Physical characteristics
- Source: French Prairie
- • location: near St. Paul
- • coordinates: 45°10′16″N 122°59′33″W﻿ / ﻿45.17111°N 122.99250°W
- • elevation: 175 ft (53 m)
- Mouth: Champoeg Creek
- • location: near Champoeg
- • coordinates: 45°14′51″N 122°52′57″W﻿ / ﻿45.24750°N 122.88250°W
- • elevation: 72 ft (22 m)
- Length: 9 mi (14 km)

= Mission Creek (Marion County, Oregon) =

Mission Creek is a tributary, roughly 9 mi long, of Champoeg Creek in Marion County in the U.S. state of Oregon. The creek arises southwest of St. Paul in the French Prairie region of the Willamette Valley and flows generally northeast to meet Champoeg Creek near Champoeg. The combined streams then flow less than 1 mi before entering the Willamette River, 45 mi from its confluence with the Columbia River.

==Course==
From its source on French Prairie southwest of St. Paul, the creek flows northeast, passing under River Road Northeast and then under Oregon Route 219 just east of St. Paul. After entering and exiting Mission Creek Reservoir, it passes under Buyserie Road and enters Zorn Pond.

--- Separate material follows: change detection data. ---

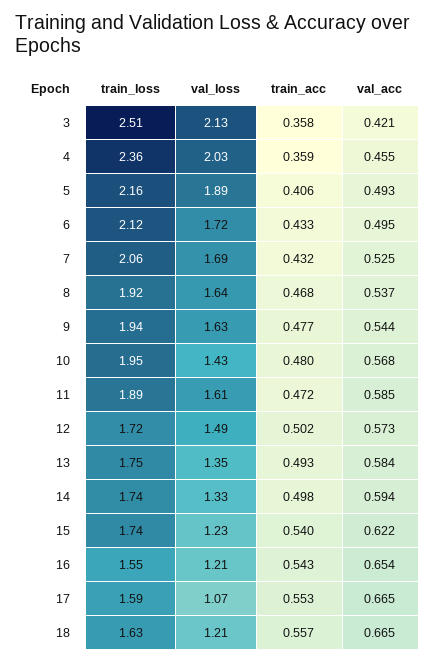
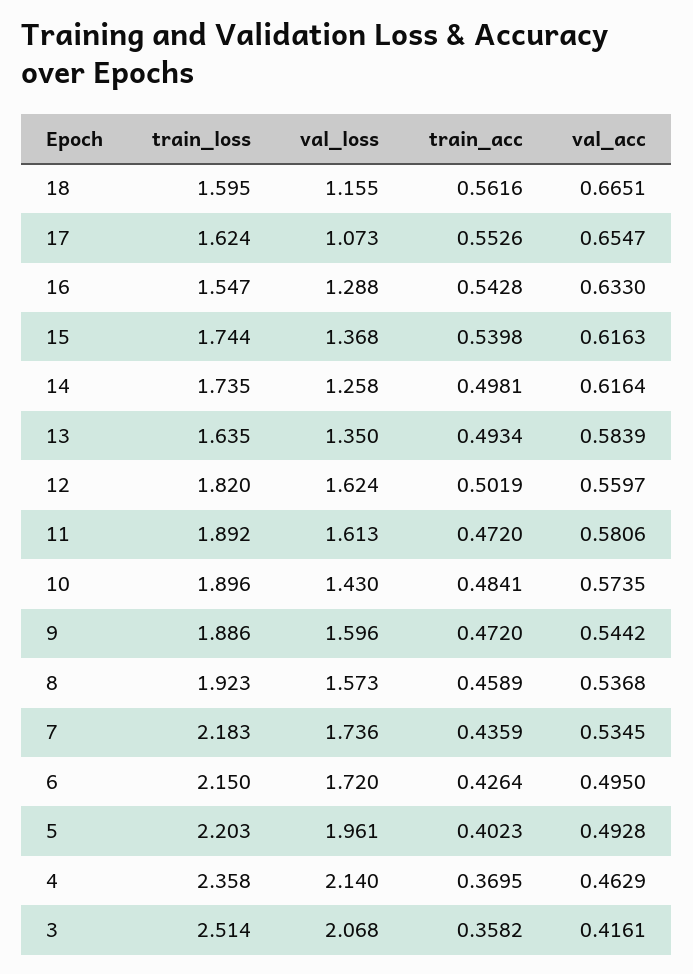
val_loss, 3: 2.13 -> 2.068
val_acc, 3: 0.421 -> 0.4161
val_loss, 4: 2.03 -> 2.14
train_acc, 4: 0.359 -> 0.3695
val_acc, 4: 0.455 -> 0.4629
train_loss, 5: 2.16 -> 2.203
val_loss, 5: 1.89 -> 1.961
train_acc, 5: 0.406 -> 0.4023
train_loss, 6: 2.12 -> 2.15
train_acc, 6: 0.433 -> 0.4264
train_loss, 7: 2.06 -> 2.183
val_loss, 7: 1.69 -> 1.736
train_acc, 7: 0.432 -> 0.4359
val_acc, 7: 0.525 -> 0.5345
val_loss, 8: 1.64 -> 1.573
train_acc, 8: 0.468 -> 0.4589
train_loss, 9: 1.94 -> 1.886
val_loss, 9: 1.63 -> 1.596
train_acc, 9: 0.477 -> 0.472
train_loss, 10: 1.95 -> 1.896
train_acc, 10: 0.48 -> 0.4841
val_acc, 10: 0.568 -> 0.5735
val_acc, 11: 0.585 -> 0.5806
train_loss, 12: 1.72 -> 1.82
val_loss, 12: 1.49 -> 1.624
val_acc, 12: 0.573 -> 0.5597
train_loss, 13: 1.75 -> 1.635
val_loss, 14: 1.33 -> 1.258
val_acc, 14: 0.594 -> 0.6164
val_loss, 15: 1.23 -> 1.368
val_acc, 15: 0.622 -> 0.6163
val_loss, 16: 1.21 -> 1.288
val_acc, 16: 0.654 -> 0.633
train_loss, 17: 1.59 -> 1.624
val_acc, 17: 0.665 -> 0.6547
train_loss, 18: 1.63 -> 1.595
val_loss, 18: 1.21 -> 1.155
train_acc, 18: 0.557 -> 0.5616

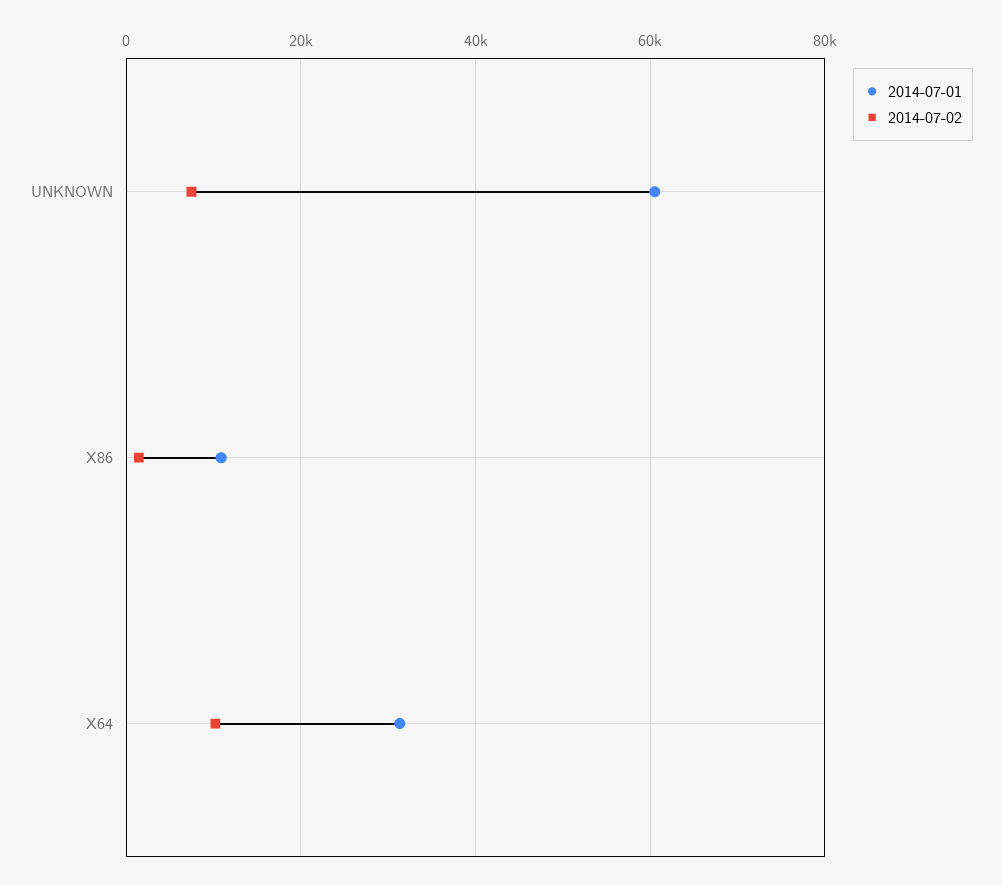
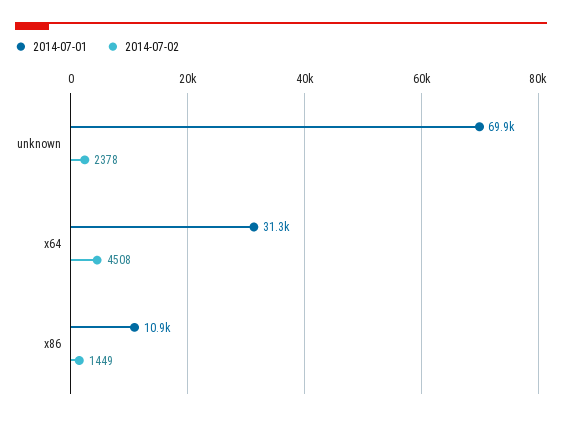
2014-07-01, UNKNOWN: 60000 -> 69900
2014-07-02, UNKNOWN: 8000 -> 2378
2014-07-02, X64: 10000 -> 4508

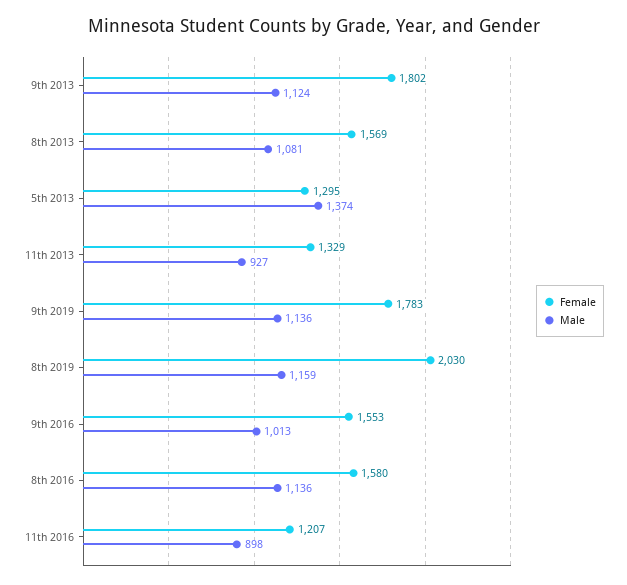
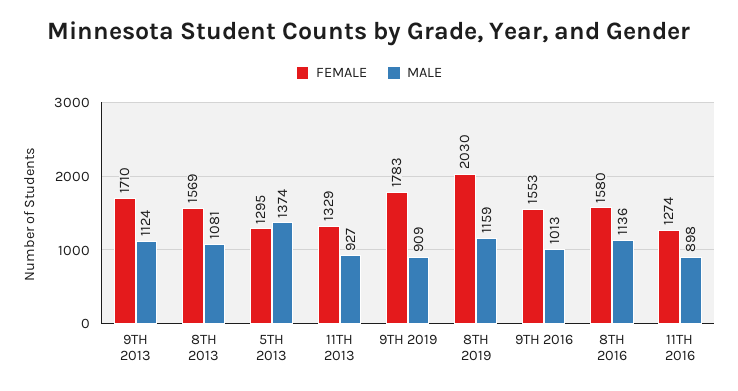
Female, 9th 2013: 1802 -> 1710
Male, 9th 2019: 1136 -> 909
Female, 11th 2016: 1207 -> 1274

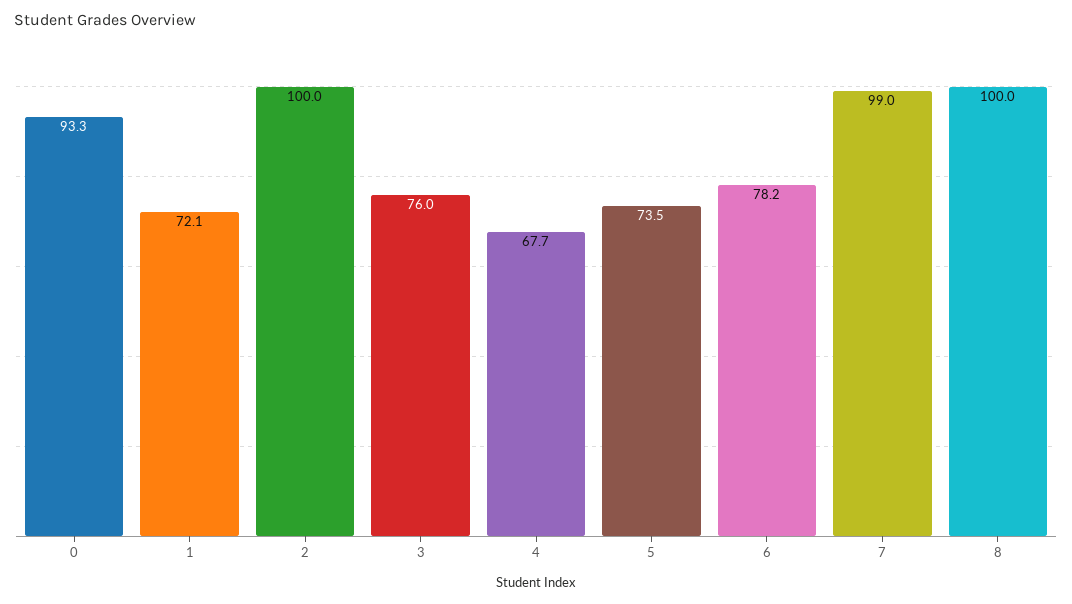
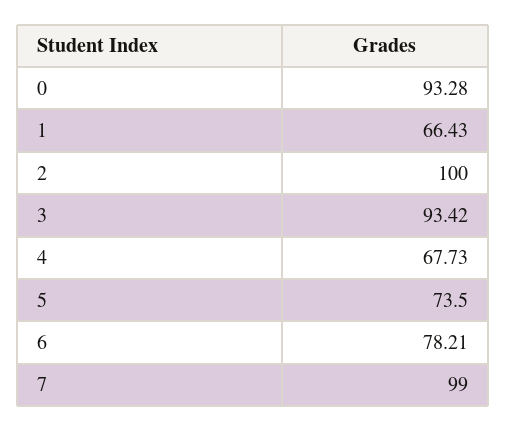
1: 72.1 -> 66.43
3: 76 -> 93.42
8: 100 -> none

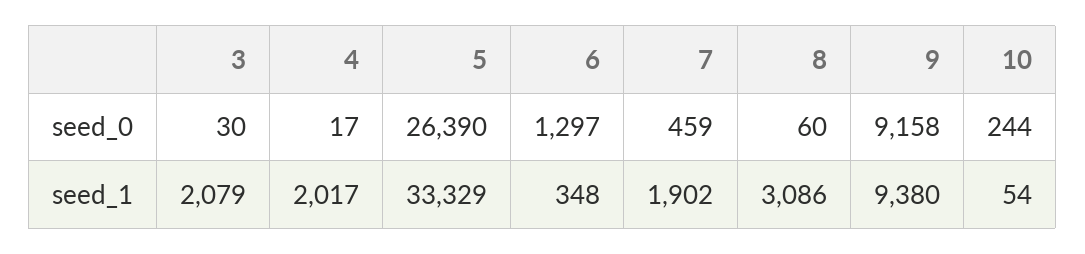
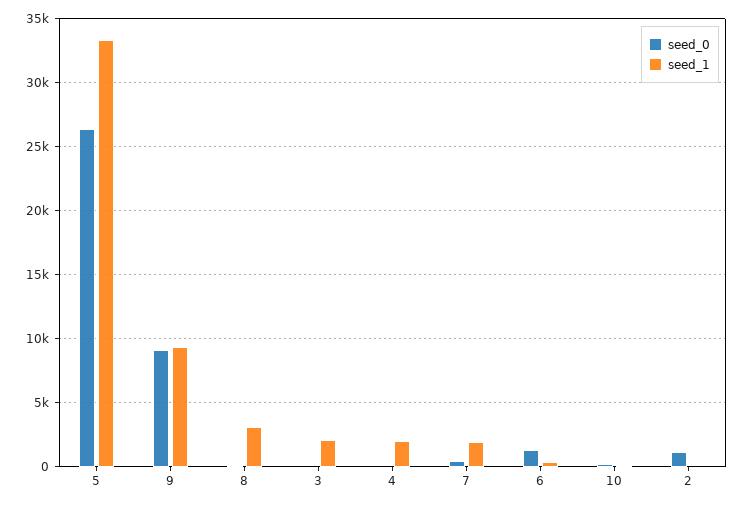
seed_0, 2: none -> 1000
seed_1, 2: none -> 0

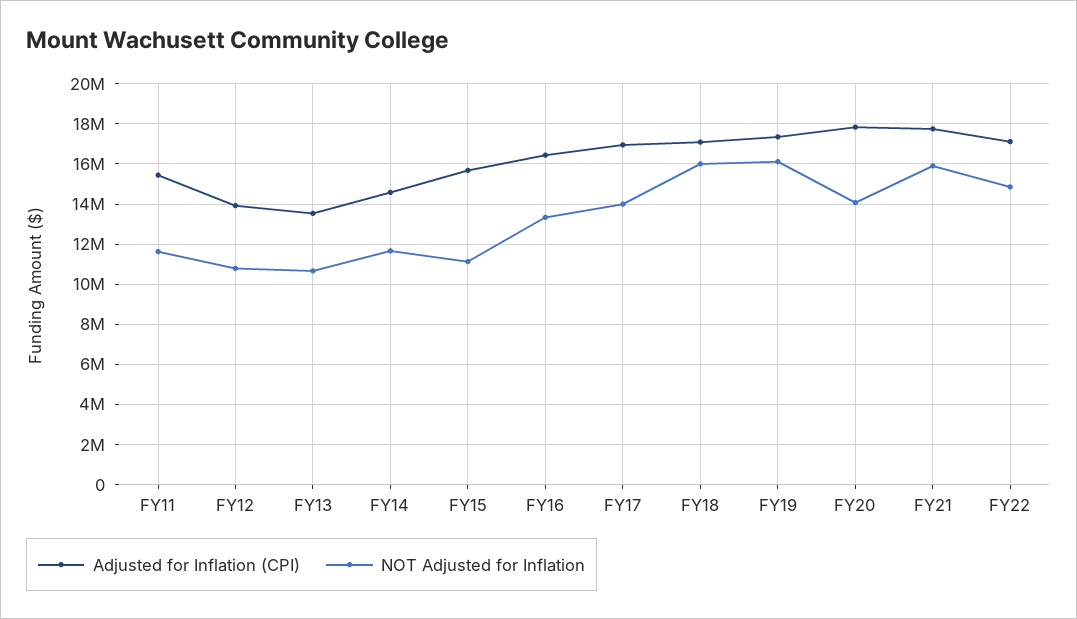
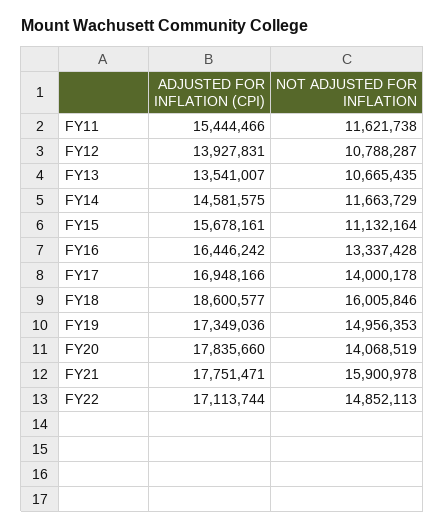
Adjusted for Inflation (CPI), FY18: 17000000 -> 18600577
NOT Adjusted for Inflation, FY19: 16000000 -> 14956353

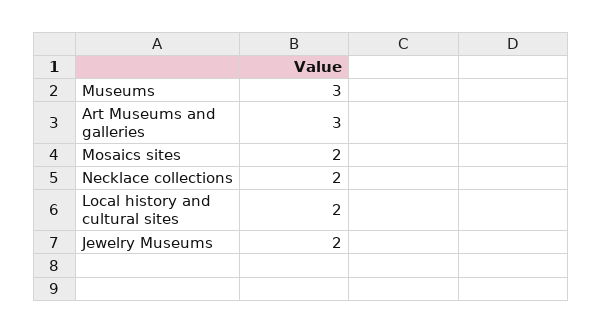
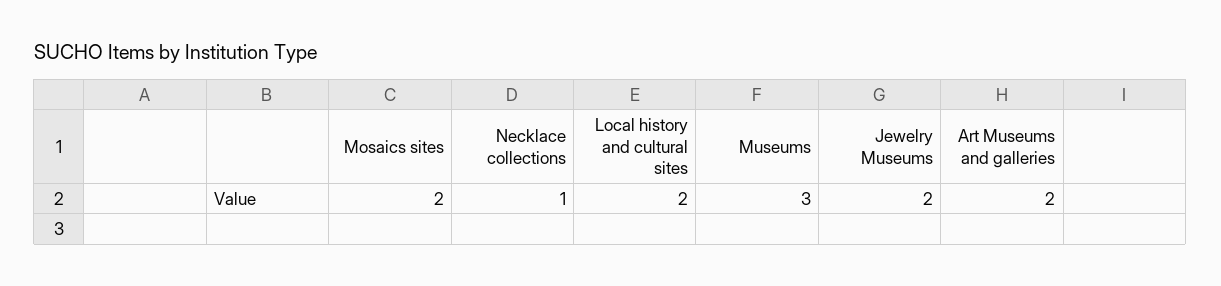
Art Museums and galleries: 3 -> 2
Necklace collections: 2 -> 1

Exiting the pond, it flows under McKay Road, then through the ghost town of Champoeg and under Champoeg Road. It joins Champoeg Creek in the Champoeg State Heritage Area, a short distance from the larger creek's confluence with the Willamette River. Champoeg's Creek's mouth is at river mile (RM) 45 or river kilometer (RK) 72 of the Willamette, a tributary of the Columbia River. Mission Creek has no named tributaries.